One thing is for sure this election year… we’re going to be investing more in education. (And by “for sure” I mean, “not at all” once the election is over.) But everyone is talking about it. And let’s admit that education is important if we’re going to train up a new generation of scientists, engineers, business leaders and the people who will make the economy go.
College and university administrators have been happy to scoop up all the money by rapidly raising tuitions and fees. Higher-ed expenses have been rising much more rapidly than inflation for three decades.
And what has the money been spent on? Some of it presumably goes to professors in the hard sciences and the great scholars who have made American universities the best in the world. Well and good.

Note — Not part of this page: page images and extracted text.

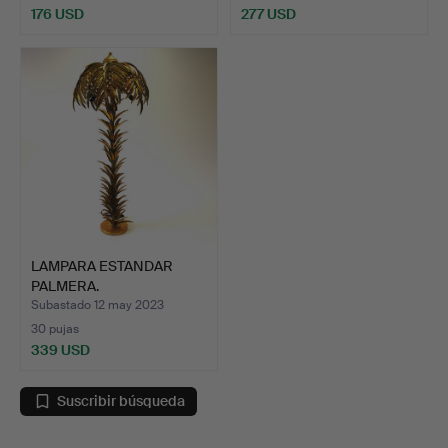
176 USD
277 USD
LAMPARA ESTANDAR
PALMERA.
Subastado 12 may 2023
30 pujas
339 USD
Suscribir búsqueda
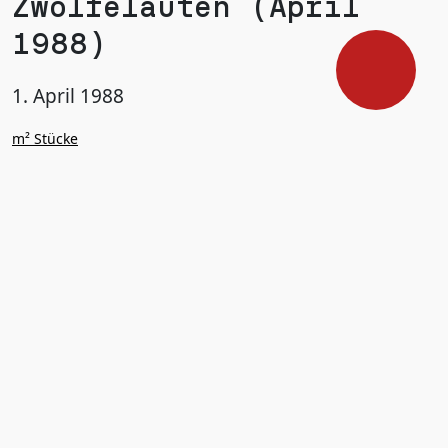
Zwölfeläuten (April 
1988)
1. April 1988
m² Stücke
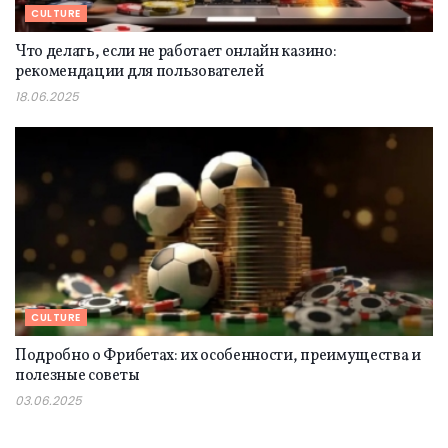
CULTURE
Что делать, если не работает онлайн казино:
рекомендации для пользователей
18.06.2025
CULTURE
Подробно о Фрибетах: их особенности, преимущества и
полезные советы
03.06.2025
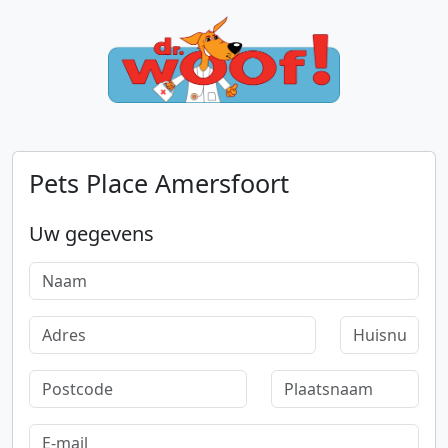
Pets Place Amersfoort
Uw gegevens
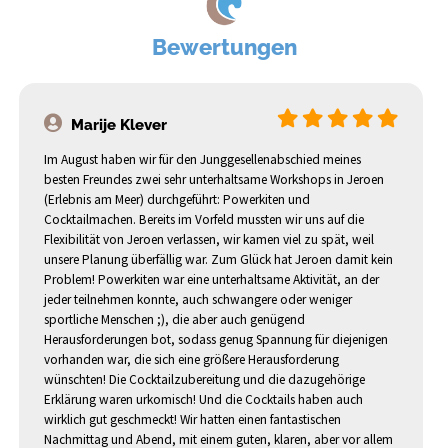
ab
ab
ab 30,-
ab 15,-
ab 19,-
31,50
22,50
Bewertungen
Starten Sie Ihr Unternehmen neu
Geschmackvoll und gemütlich!
Für einen unvergesslichen Tag!
Für einen unvergesslichen Tag!
Team-Abenteuer mit Feuertest
Team-Abenteuer mit Feuertest
Wem kannst du vertrauen?
Buche eine Aktivität
Nette Kombination
Komplett erledigt
Studenten!
Winter
Marije Klever
Celebrate Your
Cocktail mischen
Winterangeboten
Aktivität & BBQ
Betriebsfest
Survivor
Survivor
Aktivität + Getränk
Das Quallenspiel
Einführungstag
Survivor
Survivor
Company!
Im August haben wir für den Junggesellenabschied meines
besten Freundes zwei sehr unterhaltsame Workshops in Jeroen
(Erlebnis am Meer) durchgeführt: Powerkiten und
ab
ab
ab
ab
ab 18,-
ab 34,-
ab 24,-
ab 35,-
22,50
22,50
17,50
27,50
Cocktailmachen. Bereits im Vorfeld mussten wir uns auf die
Flexibilität von Jeroen verlassen, wir kamen viel zu spät, weil
unsere Planung überfällig war. Zum Glück hat Jeroen damit kein
Problem! Powerkiten war eine unterhaltsame Aktivität, an der
jeder teilnehmen konnte, auch schwangere oder weniger
Aktiv & herausfordernd!
Sportlich am Strand!
Neues Escape-Spiel!
Sportlich am Strand!
Neues Escape-Spiel!
Herausfordernd
Wagen Sie es?
Winter
Winter
sportliche Menschen ;), die aber auch genügend
Olympische Sportarten
Komplett erledigt
Escape The Beach - Der
Der Alleskönner Indoor
Escape The Beach - Der
Studentenausflug
Aktivität + Lunch
Strandspiele
Escape The Beach
Aktivität + Dinner
Lenkdrachen
Herausforderungen bot, sodass genug Spannung für diejenigen
verlassene Leuchtturm
verlassene Leuchtturm
Betriebsfest
Olympiadenparade
vorhanden war, die sich eine größere Herausforderung
wünschten! Die Cocktailzubereitung und die dazugehörige
Erklärung waren urkomisch! Und die Cocktails haben auch
ab
ab 20,-
17,50
wirklich gut geschmeckt! Wir hatten einen fantastischen
Nachmittag und Abend, mit einem guten, klaren, aber vor allem
ab
ab
ab 8,50
ab 20,-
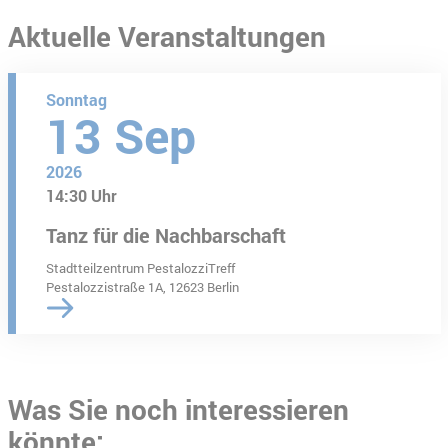
Aktuelle Veranstaltungen
Sonntag
13
Sep
2026
14:30 Uhr
Tanz für die Nachbarschaft
Stadtteilzentrum PestalozziTreff
Pestalozzistraße 1A, 12623 Berlin
Was Sie noch interessieren
könnte:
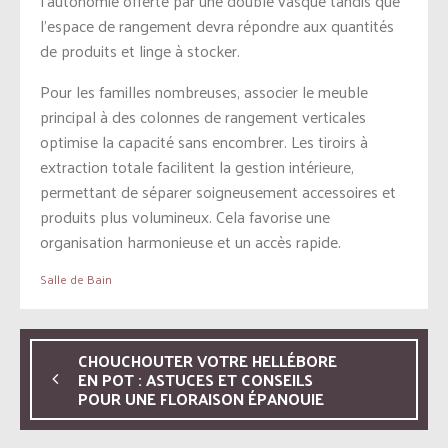
l’autonomie offerte par une double vasque tandis que
l’espace de rangement devra répondre aux quantités
de produits et linge à stocker.
Pour les familles nombreuses, associer le meuble
principal à des colonnes de rangement verticales
optimise la capacité sans encombrer. Les tiroirs à
extraction totale facilitent la gestion intérieure,
permettant de séparer soigneusement accessoires et
produits plus volumineux. Cela favorise une
organisation harmonieuse et un accès rapide.
Salle de Bain
CHOUCHOUTER VOTRE HELLÉBORE
EN POT : ASTUCES ET CONSEILS
POUR UNE FLORAISON ÉPANOUIE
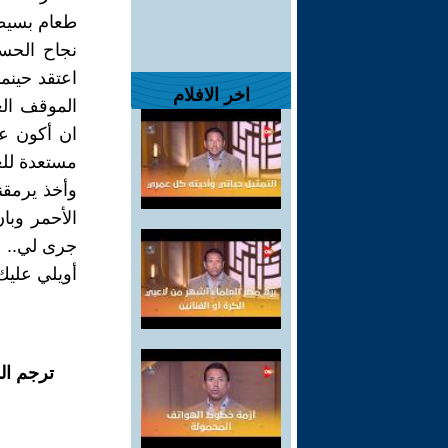
طعام بسيطة
نجاح الحس
اعتقد حينم
اخر الافلام
الموقف الع
ان أكون عل
مستعدة للع
وأخذ يرمقن
الأحمر وبا
جرى لي..
أويلي عليك 
ترجم ال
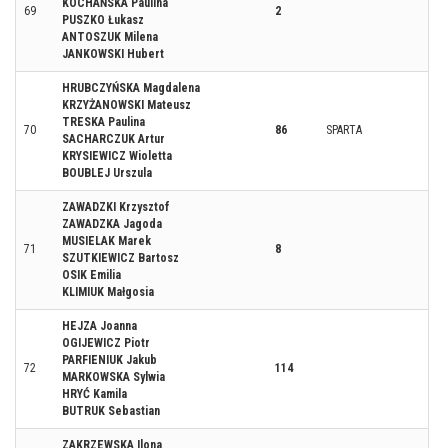
KOCHAŃSKA Paulina
69
2
PUSZKO Łukasz
ANTOSZUK Milena
JANKOWSKI Hubert
HRUBCZYŃSKA Magdalena
KRZYŻANOWSKI Mateusz
TRESKA Paulina
70
86
SPARTA
SACHARCZUK Artur
KRYSIEWICZ Wioletta
BOUBLEJ Urszula
ZAWADZKI Krzysztof
ZAWADZKA Jagoda
MUSIELAK Marek
71
8
SZUTKIEWICZ Bartosz
OSIK Emilia
KLIMIUK Małgosia
HEJZA Joanna
OGIJEWICZ Piotr
PARFIENIUK Jakub
72
114
MARKOWSKA Sylwia
HRYĆ Kamila
BUTRUK Sebastian
ZAKRZEWSKA Ilona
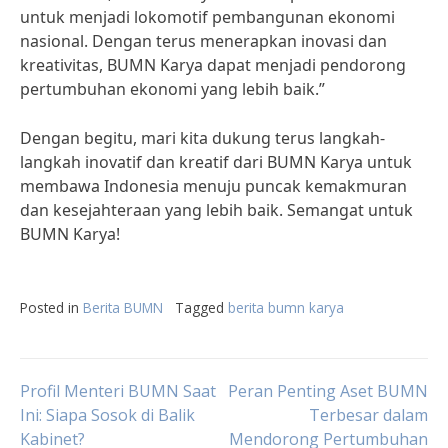
untuk menjadi lokomotif pembangunan ekonomi
nasional. Dengan terus menerapkan inovasi dan
kreativitas, BUMN Karya dapat menjadi pendorong
pertumbuhan ekonomi yang lebih baik.”
Dengan begitu, mari kita dukung terus langkah-
langkah inovatif dan kreatif dari BUMN Karya untuk
membawa Indonesia menuju puncak kemakmuran
dan kesejahteraan yang lebih baik. Semangat untuk
BUMN Karya!
Posted in
Berita BUMN
Tagged
berita bumn karya
Post
Profil Menteri BUMN Saat
Peran Penting Aset BUMN
Ini: Siapa Sosok di Balik
Terbesar dalam
Kabinet?
Mendorong Pertumbuhan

But many university administrators have other priorities. The University of California system has been raising tuitions and cutting departments. But, reports John Leo in the invaluable Minding the Campus blog, its San Diego campus found the money to create a new post of “vice chancellor for equity, diversity and inclusion.”
That’s in addition to what the Manhattan Institute’s Heather Mac Donald calls its “already massive diversity apparatus.” It takes Mac Donald 103 words just to list the titles of UCSD’s diversitycrats.

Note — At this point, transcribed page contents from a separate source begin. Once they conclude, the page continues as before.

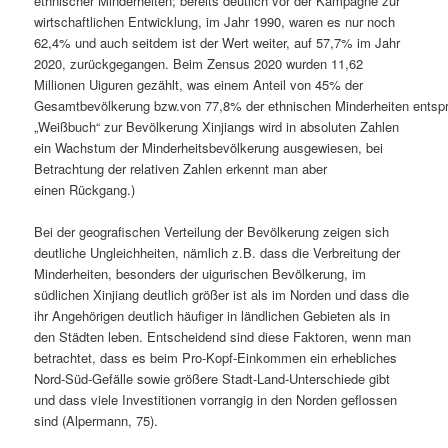
ethnischer Minderheiten; bereits deutlich vor der Kampagne zur
wirtschaftlichen Entwicklung, im Jahr 1990, waren es nur noch
62,4% und auch seitdem ist der Wert weiter, auf 57,7% im Jahr
2020, zurückgegangen. Beim Zensus 2020 wurden 11,62
Millionen Uiguren gezählt, was einem Anteil von 45% der
Gesamtbevölkerung bzw.von 77,8% der ethnischen Minderheiten entspra
„Weißbuch“ zur Bevölkerung Xinjiangs wird in absoluten Zahlen
ein Wachstum der Minderheitsbevölkerung ausgewiesen, bei
Betrachtung der relativen Zahlen erkennt man aber
einen Rückgang.)
Bei der geografischen Verteilung der Bevölkerung zeigen sich
deutliche Ungleichheiten, nämlich z.B. dass die Verbreitung der
Minderheiten, besonders der uigurischen Bevölkerung, im
südlichen Xinjiang deutlich größer ist als im Norden und dass die
ihr Angehörigen deutlich häufiger in ländlichen Gebieten als in
den Städten leben. Entscheidend sind diese Faktoren, wenn man
betrachtet, dass es beim Pro-Kopf-Einkommen ein erhebliches
Nord-Süd-Gefälle sowie größere Stadt-Land-Unterschiede gibt
und dass viele Investitionen vorrangig in den Norden geflossen
sind (Alpermann, 75).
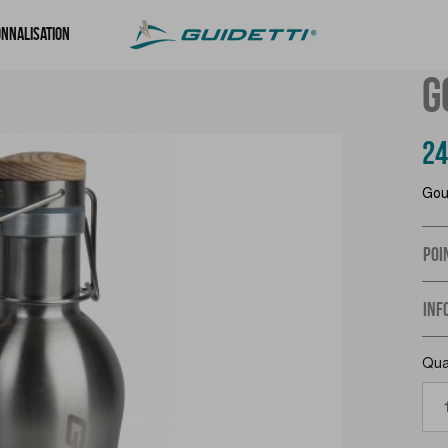
nnalisation
G
24
Gour
POI
INF
Qua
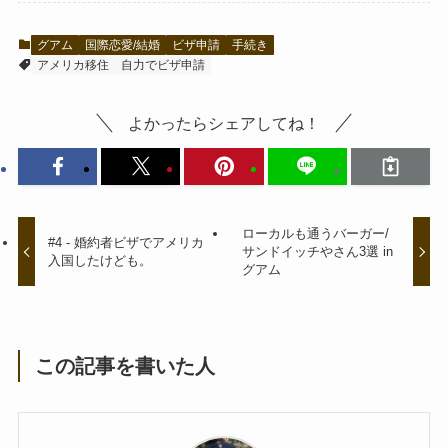
グアム
国際恋愛/結婚
ビザ申請
手続き
アメリカ移住
自力でビザ申請
よかったらシェアしてね！
ローカルも通うバーガー/
#4 - 婚約者ビザでアメリカ
サンドイッチやさん3選 in
入国したけども。
グアム
この記事を書いた人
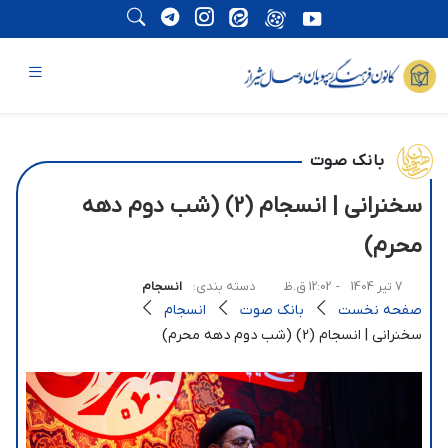
بانک صوت
سخنرانی | انسجام (2) (شب دوم دهه
محرم)
7 تیر 1404
- 12:02 ق.ظ
دسته بندی:
انسجام
صفحه نخست
بانک صوت
انسجام
سخنرانی | انسجام (2) (شب دوم دهه محرم)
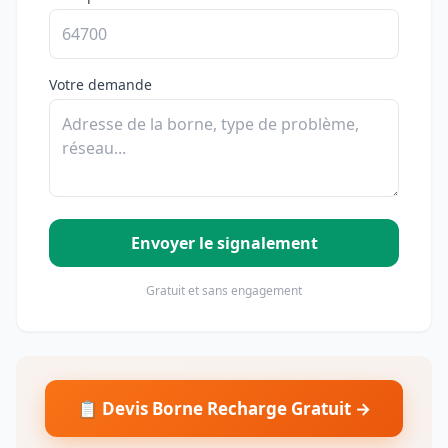
Votre demande
Envoyer le signalement
Gratuit et sans engagement
📋 Devis Borne Recharge Gratuit →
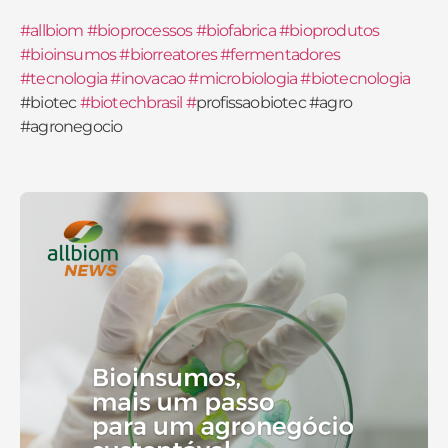
#allbiom
#bioprocessos
#biofabrica
#bioprodutos
#bioinsumos
#biorreatores
#fermentadores
#tecnologia
#inovacao
#microbiologia
#biotecnologia
#biotec
#biotechbrasil
#
profissaobiotec #agro
#agronegocio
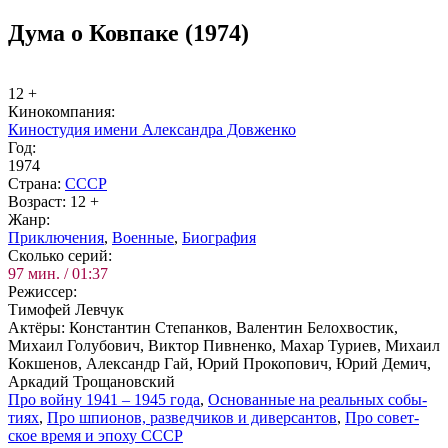
Дума о Ковпаке (1974)
12 +
Ки­но­ком­па­ния:
Киностудия имени Александра Довженко
Год:
1974
Стра­на:
СССР
Воз­раст:
12 +
Жанр:
При­клю­че­ния
,
Во­ен­ные
,
Био­гра­фия
Сколь­ко се­рий:
97 мин. / 01:37
Ре­жис­сер:
Тимофей Левчук
Ак­тё­ры:
Константин Степанков, Валентин Белохвостик,
Михаил Голубович, Виктор Пивненко, Махар Туриев, Михаил
Кокшенов, Александр Гай, Юрий Прокопович, Юрий Демич,
Аркадий Трощановский
Про вой­ну 1941 – 1945 го­да
,
Ос­но­ван­ные на ре­аль­ных со­бы­
ти­ях
,
Про шпио­нов, раз­вед­чи­ков и ди­вер­сан­тов
,
Про со­вет­
ское вре­мя и эпо­ху СССР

The money for the new vice chancellorship could have supported two of the three cancer researchers that the campus lost to Rice University in Houston, a private school that apparently takes the strange view that hard science is more important than diversity facilitators.
So basically, we may not find a cure for cancer, but we’re going to be chock full of people who can make you feel better about it.

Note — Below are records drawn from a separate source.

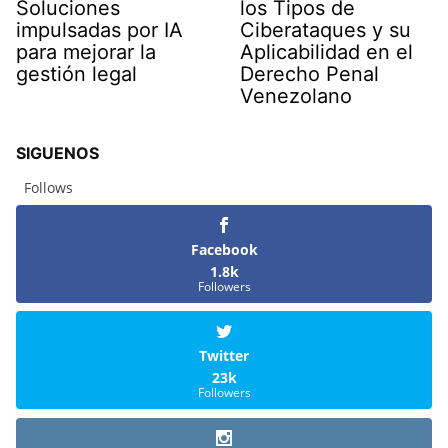
Soluciones
los Tipos de
impulsadas por IA
Ciberataques y su
para mejorar la
Aplicabilidad en el
gestión legal
Derecho Penal
Venezolano
SIGUENOS
Follows
Facebook
1.8k
Followers
Twitter
23k
Followers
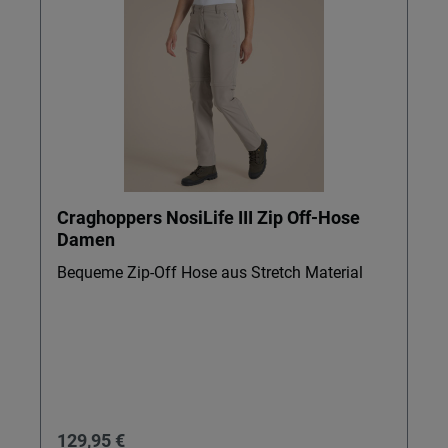
Craghoppers NosiLife III Zip Off-Hose
Damen
Bequeme Zip-Off Hose aus Stretch Material
Regulärer Preis:
129,95 €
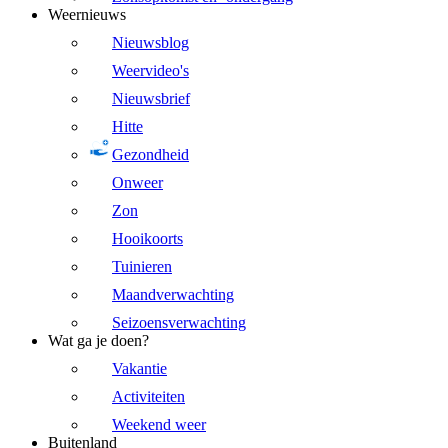
Weernieuws
Nieuwsblog
Weervideo's
Nieuwsbrief
Hitte
Gezondheid
Onweer
Zon
Hooikoorts
Tuinieren
Maandverwachting
Seizoensverwachting
Wat ga je doen?
Vakantie
Activiteiten
Weekend weer
Buitenland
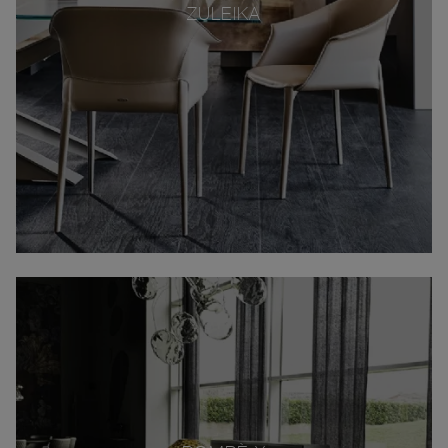
ZULEIKA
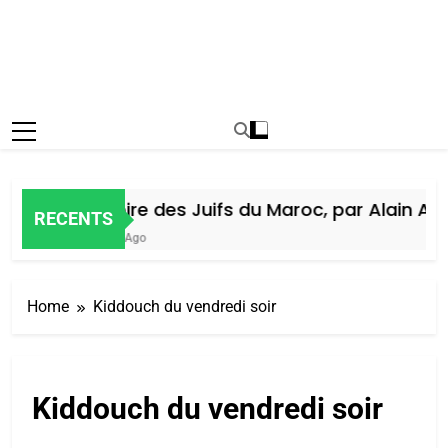
Histoire des Juifs du Maroc, par Alain Ami
RECENTS
5 Jours Ago
Home
Kiddouch du vendredi soir
Kiddouch du vendredi soir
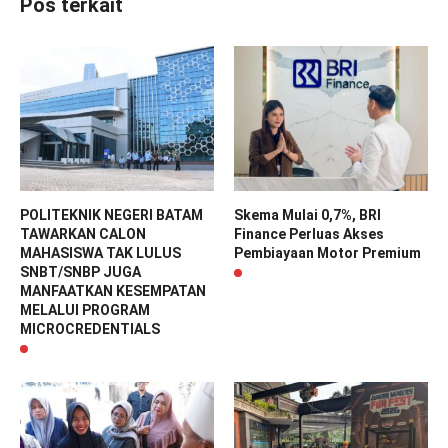
Pos terkait
POLITEKNIK NEGERI BATAM
Skema Mulai 0,7%, BRI
TAWARKAN CALON
Finance Perluas Akses
MAHASISWA TAK LULUS
Pembiayaan Motor Premium
SNBT/SNBP JUGA
MANFAATKAN KESEMPATAN
MELALUI PROGRAM
MICROCREDENTIALS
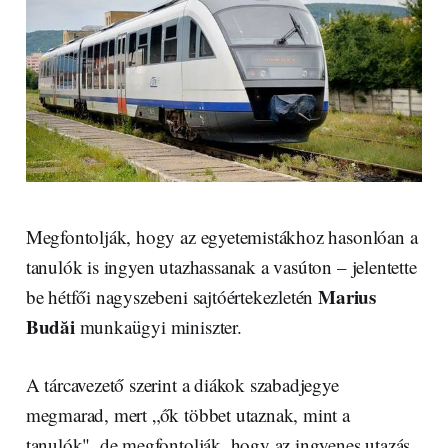
Megfontolják, hogy az egyetemistákhoz hasonlóan a
tanulók is ingyen utazhassanak a vasúton – jelentette
Marius
be hétfői nagyszebeni sajtóértekezletén
Budăi
munkaügyi miniszter.
A tárcavezető szerint a diákok szabadjegye
megmarad, mert „ők többet utaznak, mint a
tanulók", de megfontolják, hogy az ingyenes utazás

This is one of those crazy stories which seems to keep cropping up that ticks everyone off but probably doesn’t mean very much in the end. This isn’t a government problem and it’s not an education problem. It’s the administrative branch of the the industry of education which bends to the winds of populism rather than offering the best path toward success for their students. But in the end, nobody made the students go there. Everyone participates in the free market of education. The only votes which count here are the ones cast with the feet and wallets of parents and students.